Fill in the uncompressed size during revlog.addgroup
authormason@suse.com
Tue, 04 Apr 2006 16:38:44 -0400
changeset 2078 441ea218414e
parent 2077 4d0700ae0991
child 2079 ee96ca273f32
Fill in the uncompressed size during revlog.addgroup This uses code from Matt to calculate the size change that would result from applying a delta to keep an accurate running total of the text size during revlog.addgroup
mercurial/mdiff.py
mercurial/mpatch.c
mercurial/revlog.py
--- a/mercurial/mdiff.py
+++ b/mercurial/mdiff.py
@@ -192,4 +192,5 @@ def patch(a, bin):
     return mpatch.patches(a, [bin])
 
 patches = mpatch.patches
+patchedsize = mpatch.patchedsize
 textdiff = bdiff.bdiff
--- a/mercurial/mpatch.c
+++ b/mercurial/mpatch.c
@@ -354,8 +354,44 @@ cleanup:
 	return result;
 }
 
+/* calculate size of a patched file directly */
+static PyObject *
+patchedsize(PyObject *self, PyObject *args)
+{
+	long orig, start, end, len, outlen = 0, last = 0;
+	int patchlen;
+	char *bin, *binend;
+	char decode[12]; /* for dealing with alignment issues */
+
+	if (!PyArg_ParseTuple(args, "ls#", &orig, &bin, &patchlen))
+		return NULL;
+
+	binend = bin + patchlen;
+
+	while (bin < binend) {
+		memcpy(decode, bin, 12);
+		start = ntohl(*(uint32_t *)decode);
+		end = ntohl(*(uint32_t *)(decode + 4));
+		len = ntohl(*(uint32_t *)(decode + 8));
+		bin += 12 + len;
+		outlen += start - last;
+		last = end;
+		outlen += len;
+	}
+
+	if (bin != binend) {
+		if (!PyErr_Occurred())
+			PyErr_SetString(mpatch_Error, "patch cannot be decoded");
+		return NULL;
+	}
+
+	outlen += orig - last;
+	return Py_BuildValue("l", outlen);
+}
+
 static PyMethodDef methods[] = {
 	{"patches", patches, METH_VARARGS, "apply a series of patches\n"},
+	{"patchedsize", patchedsize, METH_VARARGS, "calculed patched size\n"},
 	{NULL, NULL}
 };
 
--- a/mercurial/revlog.py
+++ b/mercurial/revlog.py
@@ -342,8 +342,40 @@ class revlog(object):
         if self.version != 0:
             return self.ngoffset(self.index[rev][0])

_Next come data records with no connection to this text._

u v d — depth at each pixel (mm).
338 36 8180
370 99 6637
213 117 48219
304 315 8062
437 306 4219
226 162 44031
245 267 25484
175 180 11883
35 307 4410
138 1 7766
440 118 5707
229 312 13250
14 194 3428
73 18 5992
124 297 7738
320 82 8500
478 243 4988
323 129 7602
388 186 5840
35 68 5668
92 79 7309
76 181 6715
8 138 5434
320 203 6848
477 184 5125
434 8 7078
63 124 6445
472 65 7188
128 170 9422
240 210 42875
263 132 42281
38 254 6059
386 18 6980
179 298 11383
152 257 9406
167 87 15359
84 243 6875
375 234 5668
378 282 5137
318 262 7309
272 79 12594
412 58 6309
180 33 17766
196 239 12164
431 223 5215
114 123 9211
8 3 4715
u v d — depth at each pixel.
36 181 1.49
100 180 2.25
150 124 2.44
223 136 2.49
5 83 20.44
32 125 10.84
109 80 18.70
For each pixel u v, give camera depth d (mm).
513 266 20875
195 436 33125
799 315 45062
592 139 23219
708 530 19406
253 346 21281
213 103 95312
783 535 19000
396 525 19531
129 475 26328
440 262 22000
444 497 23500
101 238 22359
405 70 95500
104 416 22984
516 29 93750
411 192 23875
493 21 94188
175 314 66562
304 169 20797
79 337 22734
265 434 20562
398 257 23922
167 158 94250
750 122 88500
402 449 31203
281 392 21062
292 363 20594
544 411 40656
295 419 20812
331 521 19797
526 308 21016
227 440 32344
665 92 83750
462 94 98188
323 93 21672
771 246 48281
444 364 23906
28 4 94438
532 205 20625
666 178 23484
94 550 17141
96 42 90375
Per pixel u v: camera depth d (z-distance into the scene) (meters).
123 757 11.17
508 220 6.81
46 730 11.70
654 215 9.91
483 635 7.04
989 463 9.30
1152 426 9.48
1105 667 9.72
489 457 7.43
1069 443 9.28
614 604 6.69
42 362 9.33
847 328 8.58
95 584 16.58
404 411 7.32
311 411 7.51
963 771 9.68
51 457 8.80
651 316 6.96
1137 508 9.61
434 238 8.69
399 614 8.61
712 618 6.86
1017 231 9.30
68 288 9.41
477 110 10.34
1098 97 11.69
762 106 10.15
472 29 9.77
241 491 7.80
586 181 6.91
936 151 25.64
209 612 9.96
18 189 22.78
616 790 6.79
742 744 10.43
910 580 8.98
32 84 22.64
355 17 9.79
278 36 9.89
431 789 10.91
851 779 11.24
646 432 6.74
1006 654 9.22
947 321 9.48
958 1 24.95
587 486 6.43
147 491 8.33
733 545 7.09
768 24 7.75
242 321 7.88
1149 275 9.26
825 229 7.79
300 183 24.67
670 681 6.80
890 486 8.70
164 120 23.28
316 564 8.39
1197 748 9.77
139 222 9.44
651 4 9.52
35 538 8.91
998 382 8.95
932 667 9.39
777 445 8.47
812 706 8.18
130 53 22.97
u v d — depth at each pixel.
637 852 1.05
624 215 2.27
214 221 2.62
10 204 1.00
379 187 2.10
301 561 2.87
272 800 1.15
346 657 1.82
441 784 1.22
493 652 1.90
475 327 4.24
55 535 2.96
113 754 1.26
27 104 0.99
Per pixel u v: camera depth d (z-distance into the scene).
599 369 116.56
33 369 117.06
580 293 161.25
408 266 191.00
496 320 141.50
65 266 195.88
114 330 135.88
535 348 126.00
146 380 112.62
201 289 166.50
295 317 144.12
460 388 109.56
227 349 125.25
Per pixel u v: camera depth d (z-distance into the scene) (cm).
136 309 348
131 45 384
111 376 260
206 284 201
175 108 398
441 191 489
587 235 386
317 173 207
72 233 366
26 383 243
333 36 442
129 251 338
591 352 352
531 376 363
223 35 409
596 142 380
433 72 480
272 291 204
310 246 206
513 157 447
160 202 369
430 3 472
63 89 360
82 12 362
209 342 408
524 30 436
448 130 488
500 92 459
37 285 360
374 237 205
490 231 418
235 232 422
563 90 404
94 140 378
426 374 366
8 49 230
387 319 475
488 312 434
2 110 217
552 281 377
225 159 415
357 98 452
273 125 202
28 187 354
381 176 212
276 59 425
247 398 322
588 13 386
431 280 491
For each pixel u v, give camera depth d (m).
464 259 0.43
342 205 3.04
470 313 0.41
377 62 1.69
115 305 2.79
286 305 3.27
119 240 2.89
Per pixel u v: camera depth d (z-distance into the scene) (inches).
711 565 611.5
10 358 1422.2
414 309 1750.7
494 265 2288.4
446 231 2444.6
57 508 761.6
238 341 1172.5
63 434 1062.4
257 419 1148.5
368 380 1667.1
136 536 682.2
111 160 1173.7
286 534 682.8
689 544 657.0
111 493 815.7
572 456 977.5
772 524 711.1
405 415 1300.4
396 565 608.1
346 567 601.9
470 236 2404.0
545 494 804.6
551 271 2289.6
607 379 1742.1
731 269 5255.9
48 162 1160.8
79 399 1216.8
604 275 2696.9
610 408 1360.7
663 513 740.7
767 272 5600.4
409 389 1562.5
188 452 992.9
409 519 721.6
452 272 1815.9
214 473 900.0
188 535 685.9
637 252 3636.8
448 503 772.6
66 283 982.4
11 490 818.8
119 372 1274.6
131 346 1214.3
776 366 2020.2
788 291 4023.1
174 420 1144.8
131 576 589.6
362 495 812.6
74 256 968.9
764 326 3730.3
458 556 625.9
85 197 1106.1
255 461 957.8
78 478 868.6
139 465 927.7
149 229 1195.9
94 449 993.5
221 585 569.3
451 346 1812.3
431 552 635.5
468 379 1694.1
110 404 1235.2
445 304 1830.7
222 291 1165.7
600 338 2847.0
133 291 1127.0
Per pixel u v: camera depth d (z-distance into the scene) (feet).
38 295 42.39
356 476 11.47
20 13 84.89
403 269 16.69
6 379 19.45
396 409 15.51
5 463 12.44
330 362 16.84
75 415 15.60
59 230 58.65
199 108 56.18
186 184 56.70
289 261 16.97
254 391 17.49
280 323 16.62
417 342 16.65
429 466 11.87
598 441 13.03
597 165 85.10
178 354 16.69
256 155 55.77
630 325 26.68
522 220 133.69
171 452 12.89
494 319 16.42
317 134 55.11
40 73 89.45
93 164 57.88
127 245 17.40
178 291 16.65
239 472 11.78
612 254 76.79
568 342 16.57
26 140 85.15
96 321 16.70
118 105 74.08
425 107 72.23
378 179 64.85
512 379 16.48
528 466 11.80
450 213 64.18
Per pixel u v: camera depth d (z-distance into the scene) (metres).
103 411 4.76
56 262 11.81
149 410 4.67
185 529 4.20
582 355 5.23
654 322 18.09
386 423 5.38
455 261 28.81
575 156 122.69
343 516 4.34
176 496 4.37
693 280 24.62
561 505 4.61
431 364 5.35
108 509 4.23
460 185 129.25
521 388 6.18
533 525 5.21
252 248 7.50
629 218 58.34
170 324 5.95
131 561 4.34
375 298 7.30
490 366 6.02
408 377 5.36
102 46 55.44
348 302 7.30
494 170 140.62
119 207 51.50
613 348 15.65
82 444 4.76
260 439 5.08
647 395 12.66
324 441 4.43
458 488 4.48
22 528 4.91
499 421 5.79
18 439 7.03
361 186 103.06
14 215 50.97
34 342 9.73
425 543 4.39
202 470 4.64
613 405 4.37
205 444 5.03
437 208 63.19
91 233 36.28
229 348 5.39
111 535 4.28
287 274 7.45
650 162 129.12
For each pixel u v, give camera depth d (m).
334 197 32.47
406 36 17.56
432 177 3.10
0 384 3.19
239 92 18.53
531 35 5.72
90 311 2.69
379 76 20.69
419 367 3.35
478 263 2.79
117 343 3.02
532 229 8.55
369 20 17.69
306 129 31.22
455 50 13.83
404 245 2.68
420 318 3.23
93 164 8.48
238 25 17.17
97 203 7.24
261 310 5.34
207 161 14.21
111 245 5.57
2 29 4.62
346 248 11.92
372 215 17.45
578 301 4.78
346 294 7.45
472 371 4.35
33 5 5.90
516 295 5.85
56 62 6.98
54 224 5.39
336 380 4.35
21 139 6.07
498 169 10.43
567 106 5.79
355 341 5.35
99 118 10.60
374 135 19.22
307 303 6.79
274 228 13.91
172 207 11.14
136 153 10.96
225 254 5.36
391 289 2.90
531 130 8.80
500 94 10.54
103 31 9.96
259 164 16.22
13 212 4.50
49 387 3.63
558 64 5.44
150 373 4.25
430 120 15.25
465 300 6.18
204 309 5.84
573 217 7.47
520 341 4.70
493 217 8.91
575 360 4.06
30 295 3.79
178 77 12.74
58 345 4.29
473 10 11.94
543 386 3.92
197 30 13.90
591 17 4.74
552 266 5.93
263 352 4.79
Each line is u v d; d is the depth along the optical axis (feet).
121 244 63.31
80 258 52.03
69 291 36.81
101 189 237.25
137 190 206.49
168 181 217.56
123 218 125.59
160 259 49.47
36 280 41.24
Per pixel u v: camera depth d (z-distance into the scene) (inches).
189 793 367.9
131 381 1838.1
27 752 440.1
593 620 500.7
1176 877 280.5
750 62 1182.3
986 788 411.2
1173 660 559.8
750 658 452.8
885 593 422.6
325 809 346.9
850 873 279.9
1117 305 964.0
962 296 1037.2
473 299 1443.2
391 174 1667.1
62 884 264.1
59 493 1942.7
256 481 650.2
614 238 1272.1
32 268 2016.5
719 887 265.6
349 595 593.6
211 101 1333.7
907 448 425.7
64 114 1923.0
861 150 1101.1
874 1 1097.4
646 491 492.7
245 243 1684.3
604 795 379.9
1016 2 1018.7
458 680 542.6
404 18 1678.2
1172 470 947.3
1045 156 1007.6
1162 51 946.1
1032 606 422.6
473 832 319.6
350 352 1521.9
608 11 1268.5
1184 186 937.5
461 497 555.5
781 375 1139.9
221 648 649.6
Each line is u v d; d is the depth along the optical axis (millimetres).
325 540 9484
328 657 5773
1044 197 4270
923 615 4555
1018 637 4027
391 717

         return self.index[rev][0]
+
     def end(self, rev): return self.start(rev) + self.length(rev)
 
+    def size(self, rev):
+        """return the length of the uncompressed text for a given revision"""
+        l = -1
+        if self.version != 0:
+            l = self.index[rev][2]
+        if l >= 0:
+            return l
+
+        t = self.revision(self.node(rev))
+        return len(t)
+
+        # alternate implementation, The advantage to this code is it
+        # will be faster for a single revision.  But, the results are not
+        # cached, so finding the size of every revision will be slower.
+        """
+        if self.cache and self.cache[1] == rev:
+            return len(self.cache[2])
+
+        base = self.base(rev)
+        if self.cache and self.cache[1] >= base and self.cache[1] < rev:
+            base = self.cache[1]
+            text = self.cache[2]
+        else:
+            text = self.revision(self.node(base))
+
+        l = len(text)
+        for x in xrange(base + 1, rev + 1):
+            l = mdiff.patchedsize(l, self.chunk(x))
+        return l
+        """
+
     def length(self, rev):
         if rev < 0:
             return 0
@@ -904,7 +936,7 @@ class revlog(object):
         node = None
 
         base = prev = -1
-        start = end = measure = 0
+        start = end = textlen = 0
         if r:
             end = self.end(t)
 
@@ -949,8 +981,9 @@ class revlog(object):
             if chain == prev:
                 tempd = compress(delta)
                 cdelta = tempd[0] + tempd[1]
+                textlen = mdiff.patchedsize(textlen, delta)
 
-            if chain != prev or (end - start + len(cdelta)) > measure * 2:
+            if chain != prev or (end - start + len(cdelta)) > textlen * 2:
                 # flush our writes here so we can read it in revision
                 if dfh:
                     dfh.flush()
@@ -960,12 +993,12 @@ class revlog(object):
                 chk = self.addrevision(text, transaction, link, p1, p2)
                 if chk != node:
                     raise RevlogError(_("consistency error adding group"))
-                measure = len(text)
+                textlen = len(text)
             else:
                 if self.version == 0:
                     e = (end, len(cdelta), base, link, p1, p2, node)
                 else:
-                    e = (self.offset_type(end, 0), len(cdelta), -1, base,
+                    e = (self.offset_type(end, 0), len(cdelta), textlen, base,
                          link, self.rev(p1), self.rev(p2), node)
                 self.index.append(e)
                 self.nodemap[node] = r